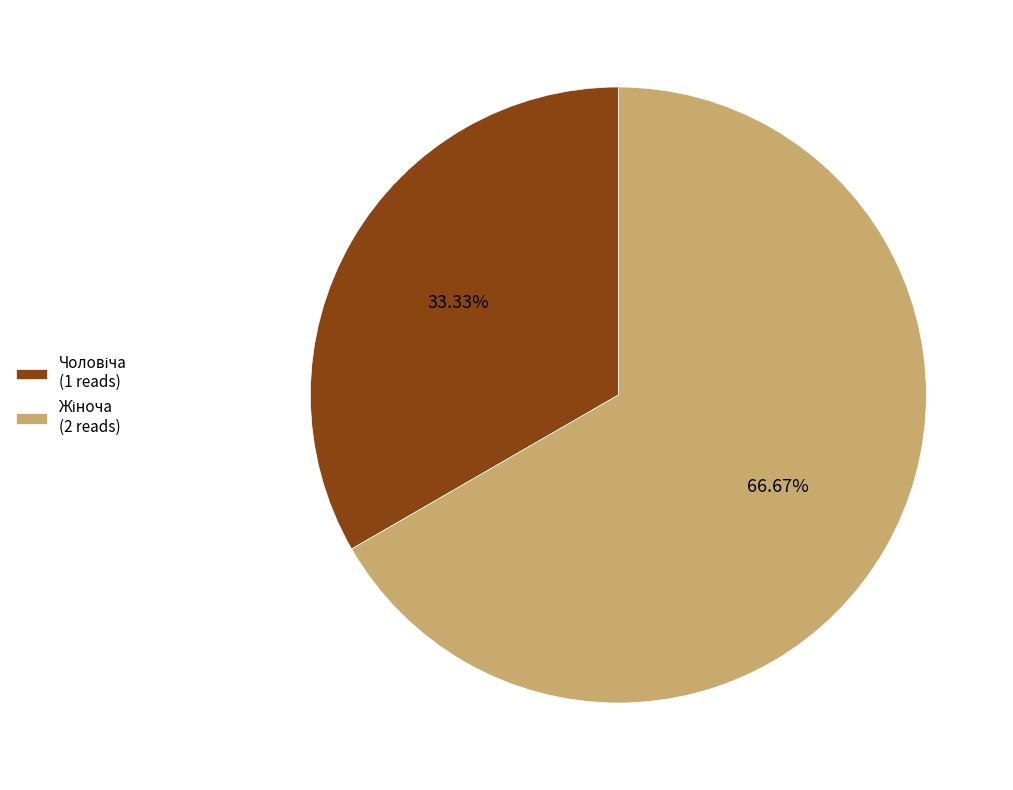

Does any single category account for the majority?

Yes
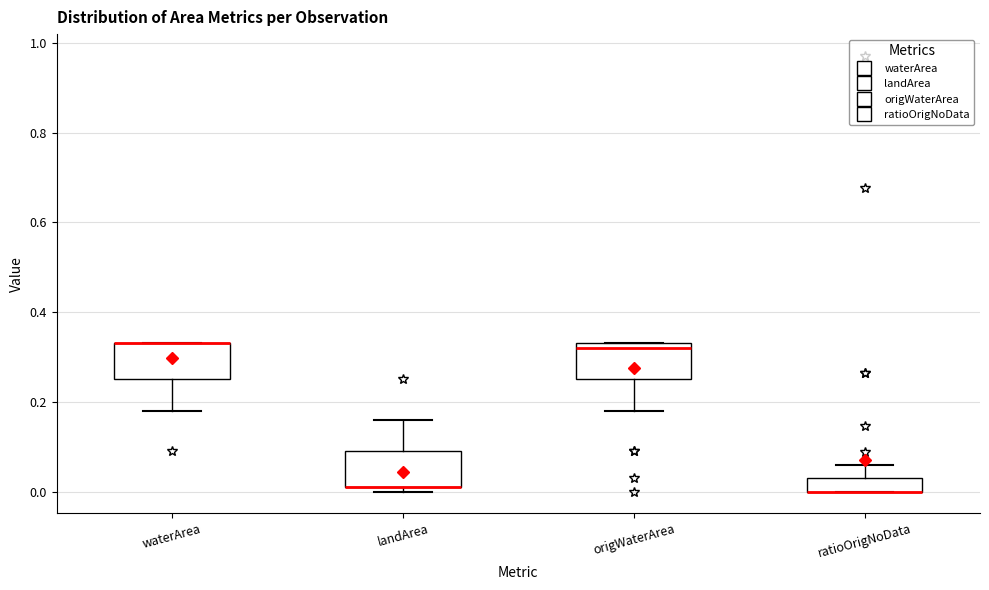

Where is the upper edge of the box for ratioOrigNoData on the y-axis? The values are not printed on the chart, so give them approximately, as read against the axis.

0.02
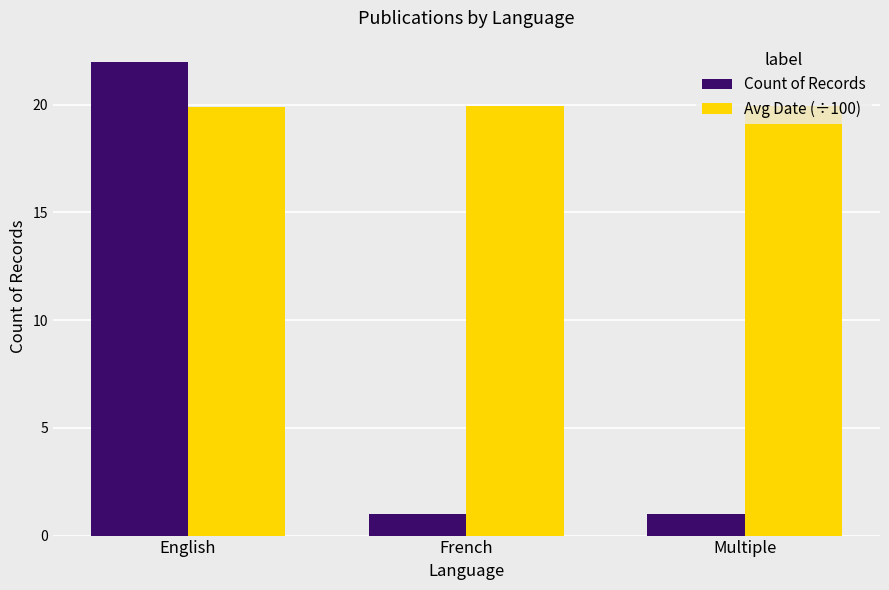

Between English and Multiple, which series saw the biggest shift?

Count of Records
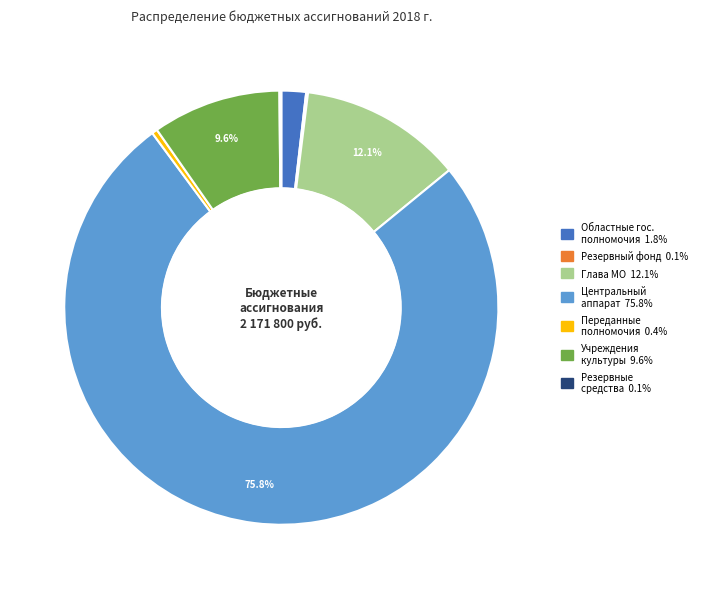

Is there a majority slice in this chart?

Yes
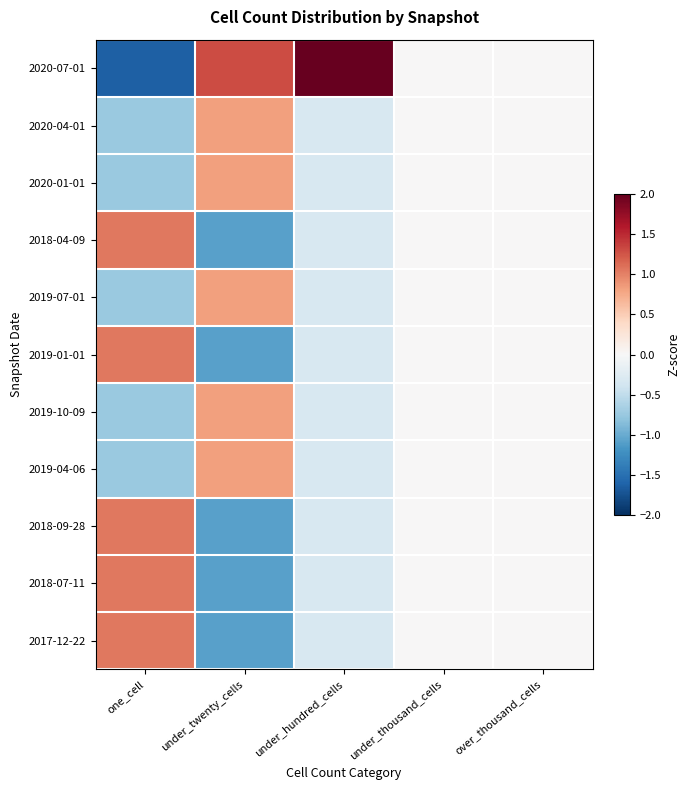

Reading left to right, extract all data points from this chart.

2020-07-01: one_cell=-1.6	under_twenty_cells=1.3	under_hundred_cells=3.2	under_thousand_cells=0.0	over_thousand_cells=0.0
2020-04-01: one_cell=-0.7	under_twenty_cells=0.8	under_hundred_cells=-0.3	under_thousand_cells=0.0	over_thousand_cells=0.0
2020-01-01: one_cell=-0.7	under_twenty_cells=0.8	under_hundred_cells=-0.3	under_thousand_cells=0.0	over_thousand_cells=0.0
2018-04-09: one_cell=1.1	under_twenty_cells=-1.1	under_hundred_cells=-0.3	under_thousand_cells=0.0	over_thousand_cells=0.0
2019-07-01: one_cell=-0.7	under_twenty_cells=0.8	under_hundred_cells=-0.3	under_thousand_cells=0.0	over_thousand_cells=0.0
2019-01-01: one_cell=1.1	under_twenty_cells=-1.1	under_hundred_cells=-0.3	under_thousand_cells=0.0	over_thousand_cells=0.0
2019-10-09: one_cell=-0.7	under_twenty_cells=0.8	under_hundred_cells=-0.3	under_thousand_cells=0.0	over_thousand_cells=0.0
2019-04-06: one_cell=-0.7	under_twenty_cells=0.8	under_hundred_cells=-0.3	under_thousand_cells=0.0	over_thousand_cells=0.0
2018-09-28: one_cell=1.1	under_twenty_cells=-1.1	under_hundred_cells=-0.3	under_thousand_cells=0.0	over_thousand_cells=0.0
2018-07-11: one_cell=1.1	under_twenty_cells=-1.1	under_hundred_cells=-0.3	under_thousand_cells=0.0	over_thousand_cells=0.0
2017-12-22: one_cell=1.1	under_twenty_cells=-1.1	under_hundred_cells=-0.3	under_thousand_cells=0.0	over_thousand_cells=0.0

════════════════

--- EXERCISE INSTRUCTIONS ---
Rewrite the lines above as a JSON list of strings, with one string per line, skipping blank lines and leaving out the pictures.

--- TASK SOLUTION ---
[
  "Does any single category account for the majority?",
  "Yes",
  "Where is the upper edge of the box for ratioOrigNoData on the y-axis? The values are not printed on the chart, so give them approximately, as read against the axis.",
  "0.02",
  "Between English and Multiple, which series saw the biggest shift?",
  "Count of Records",
  "Is there a majority slice in this chart?",
  "Yes",
  "Reading left to right, extract all data points from this chart.",
  "2020-07-01: one_cell=-1.6\tunder_twenty_cells=1.3\tunder_hundred_cells=3.2\tunder_thousand_cells=0.0\tover_thousand_cells=0.0",
  "2020-04-01: one_cell=-0.7\tunder_twenty_cells=0.8\tunder_hundred_cells=-0.3\tunder_thousand_cells=0.0\tover_thousand_cells=0.0",
  "2020-01-01: one_cell=-0.7\tunder_twenty_cells=0.8\tunder_hundred_cells=-0.3\tunder_thousand_cells=0.0\tover_thousand_cells=0.0",
  "2018-04-09: one_cell=1.1\tunder_twenty_cells=-1.1\tunder_hundred_cells=-0.3\tunder_thousand_cells=0.0\tover_thousand_cells=0.0",
  "2019-07-01: one_cell=-0.7\tunder_twenty_cells=0.8\tunder_hundred_cells=-0.3\tunder_thousand_cells=0.0\tover_thousand_cells=0.0",
  "2019-01-01: one_cell=1.1\tunder_twenty_cells=-1.1\tunder_hundred_cells=-0.3\tunder_thousand_cells=0.0\tover_thousand_cells=0.0",
  "2019-10-09: one_cell=-0.7\tunder_twenty_cells=0.8\tunder_hundred_cells=-0.3\tunder_thousand_cells=0.0\tover_thousand_cells=0.0",
  "2019-04-06: one_cell=-0.7\tunder_twenty_cells=0.8\tunder_hundred_cells=-0.3\tunder_thousand_cells=0.0\tover_thousand_cells=0.0",
  "2018-09-28: one_cell=1.1\tunder_twenty_cells=-1.1\tunder_hundred_cells=-0.3\tunder_thousand_cells=0.0\tover_thousand_cells=0.0",
  "2018-07-11: one_cell=1.1\tunder_twenty_cells=-1.1\tunder_hundred_cells=-0.3\tunder_thousand_cells=0.0\tover_thousand_cells=0.0",
  "2017-12-22: one_cell=1.1\tunder_twenty_cells=-1.1\tunder_hundred_cells=-0.3\tunder_thousand_cells=0.0\tover_thousand_cells=0.0"
]